• Input data:
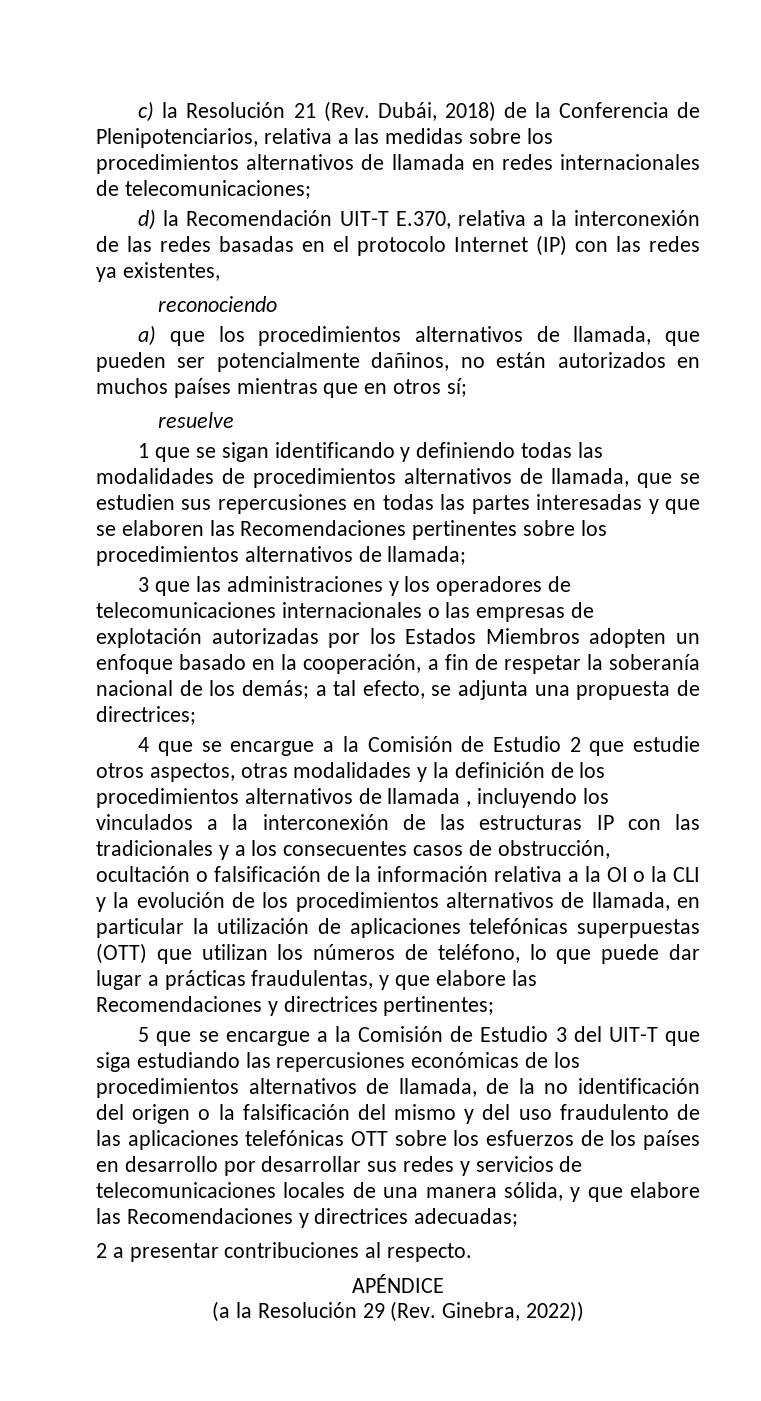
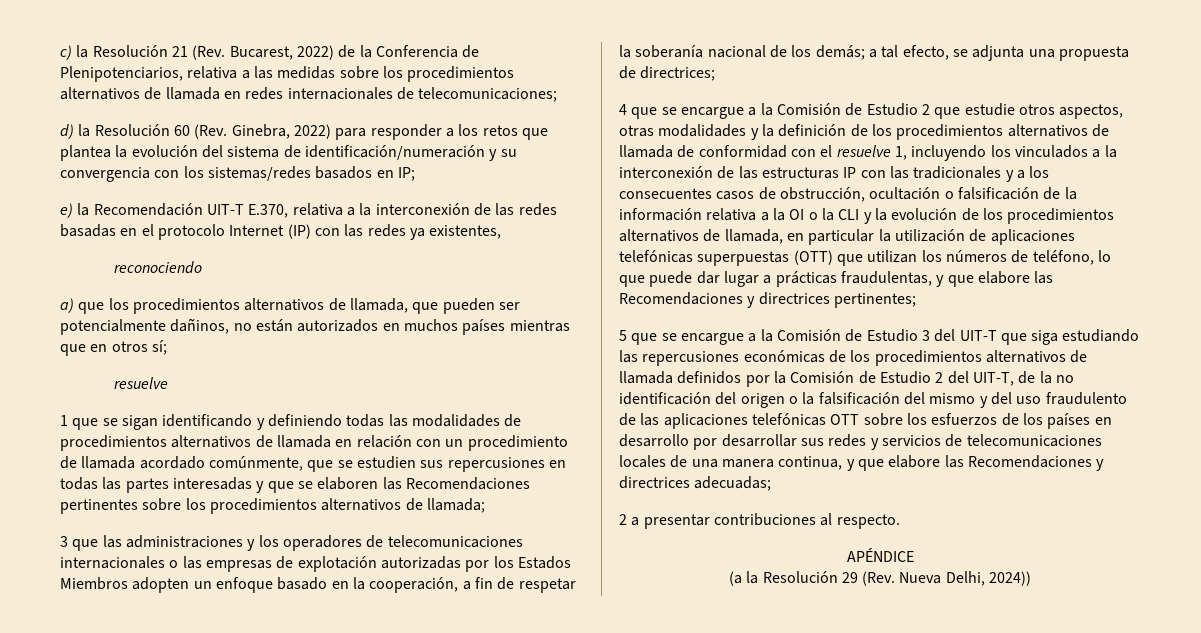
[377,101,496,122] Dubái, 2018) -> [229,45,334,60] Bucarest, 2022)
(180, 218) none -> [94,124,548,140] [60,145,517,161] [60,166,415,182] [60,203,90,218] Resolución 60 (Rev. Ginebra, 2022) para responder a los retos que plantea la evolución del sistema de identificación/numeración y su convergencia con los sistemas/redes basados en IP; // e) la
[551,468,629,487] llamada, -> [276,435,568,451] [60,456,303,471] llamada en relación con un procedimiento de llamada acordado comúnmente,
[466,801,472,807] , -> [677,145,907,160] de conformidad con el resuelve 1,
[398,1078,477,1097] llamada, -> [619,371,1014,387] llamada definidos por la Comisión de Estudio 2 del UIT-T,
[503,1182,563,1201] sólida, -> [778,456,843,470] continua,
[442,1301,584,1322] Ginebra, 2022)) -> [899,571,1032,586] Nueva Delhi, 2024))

• Activity:
Your copy of the entries must be exact and must contain no pictures.

• Answer for the task:
[377,101,496,122] Dubái, 2018) -> [229,45,334,60] Bucarest, 2022)
(180, 218) none -> [94,124,548,140] [60,145,517,161] [60,166,415,182] [60,203,90,218] Resolución 60 (Rev. Ginebra, 2022) para responder a los retos que plantea la evolución del sistema de identificación/numeración y su convergencia con los sistemas/redes basados en IP; // e) la
[551,468,629,487] llamada, -> [276,435,568,451] [60,456,303,471] llamada en relación con un procedimiento de llamada acordado comúnmente,
[466,801,472,807] , -> [677,145,907,160] de conformidad con el resuelve 1,
[398,1078,477,1097] llamada, -> [619,371,1014,387] llamada definidos por la Comisión de Estudio 2 del UIT-T,
[503,1182,563,1201] sólida, -> [778,456,843,470] continua,
[442,1301,584,1322] Ginebra, 2022)) -> [899,571,1032,586] Nueva Delhi, 2024))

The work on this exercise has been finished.